▶ _What you need to do_:
Please reproduce the listing below with "darktable history" replaced by "edit history" and nothing else changed.

------------------------------------------------------------

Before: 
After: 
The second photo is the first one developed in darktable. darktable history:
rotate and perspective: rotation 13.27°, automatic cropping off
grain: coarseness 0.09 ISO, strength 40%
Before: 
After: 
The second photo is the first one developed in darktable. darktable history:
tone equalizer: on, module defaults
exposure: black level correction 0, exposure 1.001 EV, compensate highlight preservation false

------------------------------------------------------------

▶ _The completed task_:
Before: 
After: 
The second photo is the first one developed in darktable. edit history:
rotate and perspective: rotation 13.27°, automatic cropping off
grain: coarseness 0.09 ISO, strength 40%
Before: 
After: 
The second photo is the first one developed in darktable. edit history:
tone equalizer: on, module defaults
exposure: black level correction 0, exposure 1.001 EV, compensate highlight preservation false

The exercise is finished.